O gigantismo dos números começa a esmagar-nos quando lemos na imprensa que os créditos recuperados pela Segurança Social em 2006, por acção do Super-Cobrador, atingiram o valor recorde de 200 milhões de euros. 10 túneis (aD, aSF) recuperados num só ano. Quase o Rendimento Social de Inserção para 2007, o que equivale a 13 túneis (aD, aSF), 3 Assembleias da República ou 2 listas de devedores ao fisco. São 260.000.000 euros, o mesmo que o Euro 2004 bebeu nos cofres do estado.

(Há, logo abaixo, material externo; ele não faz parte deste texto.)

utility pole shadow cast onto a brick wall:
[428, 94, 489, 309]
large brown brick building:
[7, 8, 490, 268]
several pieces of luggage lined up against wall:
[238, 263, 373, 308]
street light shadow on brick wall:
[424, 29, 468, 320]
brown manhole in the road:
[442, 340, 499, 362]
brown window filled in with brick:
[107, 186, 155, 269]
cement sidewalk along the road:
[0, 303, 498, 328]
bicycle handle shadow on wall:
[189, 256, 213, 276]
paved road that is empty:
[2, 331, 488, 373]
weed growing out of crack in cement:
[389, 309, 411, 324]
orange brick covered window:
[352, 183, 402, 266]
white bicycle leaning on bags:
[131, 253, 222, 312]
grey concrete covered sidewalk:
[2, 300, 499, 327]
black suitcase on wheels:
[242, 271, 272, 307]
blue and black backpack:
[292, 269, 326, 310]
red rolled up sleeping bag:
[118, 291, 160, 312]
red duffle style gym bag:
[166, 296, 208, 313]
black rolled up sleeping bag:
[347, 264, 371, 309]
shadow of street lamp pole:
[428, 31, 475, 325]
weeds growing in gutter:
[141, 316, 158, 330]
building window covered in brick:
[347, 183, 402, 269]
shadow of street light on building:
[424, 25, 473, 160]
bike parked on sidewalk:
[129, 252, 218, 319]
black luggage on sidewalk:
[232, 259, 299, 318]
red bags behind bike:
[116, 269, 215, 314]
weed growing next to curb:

3 Casas da Música ou 18,5 Túneis (aD,aSF), é o valor total das receitas arrecadadas em 2005 pela CP e pelos Metros de Lisboa e do Porto, 370 milhões de euros. Subindo mais um pouco nesta viagem aos grandes números ignorando os 500 milhões do PIB de Cabo Verde, chegamos a outro interessante montante ferroviário, o valor dos prejuízos e subsídios anuais da CP e da Refer, 600 milhões de euros. Com o que estas duas empresas custam aos contribuintes, poderíamos construir nada menos que 30 túneis (aD, aSF) ou 5 Casas da Música, todos os anos.

A caminho dos 10 dígitos, passamos pela única grande obra pública portuguesa sem derrapagens. A maior ponte da Europa, à data da inauguração, custou 900 milhões de euros, cerca de 1/6 do que já poupámos para ajudar a garantir as nossas reformas. O valor total do Fundo de Capitalização da Segurança Social no fim de 2004 era de 5.813.615.814 euros, isto é, aproximadamente 290 túneis (aD, aSF), 52 Casas da Música, 44 listas de devedores ou 12 PIBs de Cabo de Verde.

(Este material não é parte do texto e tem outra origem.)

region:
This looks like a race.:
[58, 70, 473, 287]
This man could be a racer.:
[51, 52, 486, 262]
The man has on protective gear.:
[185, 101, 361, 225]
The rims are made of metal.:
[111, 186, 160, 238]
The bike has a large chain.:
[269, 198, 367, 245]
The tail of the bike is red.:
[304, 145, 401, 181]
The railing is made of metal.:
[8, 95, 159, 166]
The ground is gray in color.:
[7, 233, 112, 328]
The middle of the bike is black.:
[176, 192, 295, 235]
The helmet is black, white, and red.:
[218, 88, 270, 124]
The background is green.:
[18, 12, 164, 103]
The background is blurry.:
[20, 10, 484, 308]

Foram precisos 10 longos anos para conseguir tamanha poupança, mas este valor é, curiosamente, muito semelhante à estimativa do famigerado défice das contas públicas só para 2007. Num só ano, o que o nosso estado gasta a mais do que o que pode, é igual ao que poupou e capitalizou numa década. Auspicioso.

Subindo mais alguns degraus, entramos nos números de 11 dígitos. Por exemplo, 10.856.104.494. Estes 542 túneis (aD, aSF), 83 listas de devedores ou 42 anos de Rendimento Social de Inserção, são o resultado da nossa aposta estratégica na ferrovia. Rrepresenta o passivo acumulado das empresas Refer, CP, Metropolitano de Lisboa e Metro do Porto, no fim de 2004. Quase onze mil milhões de euros, ou onze biliões para os americanos.

Termino esta viagem com outra gigantesca cifra. 14.000.000.000, por extenso, catorze mil milhões de euros. Este competidor na esfera galáctica dos grandes números corresponde a 700 túneis (aD, aSF) e seria suficiente para prolongar a controversa obra desde o Marquês até Biarritz. É também equivalente a 108 listas de devedores ao fisco, 83 orçamentos do Ministério da Cultura, 56 campeonatos da Europa de Futebol, 38 anos de facturação da CP e dos Metros, 28 anos do PIB de Cabo Verde e 2,5 vezes a poupança de uma década da Segurança Social. Também seria suficiente para comprar um milhão e meio de carros utilitários, 100.000 apartamentos em Benidorm, 100 milhões de viagens de avião a várias capitais europeias ou 140 grandes hospitais e é equivalente a 60 vezes o montante que o casal Bill e Melinda Gates disponibilizaram para o combate à Sida e que fez capa de várias revistas globais.

Este número, corresponde ao valor estimado para a OTA e para o TGV. E é um número aD e aSF, o que quer dizer que, se tivermos sorte, fica no dobro.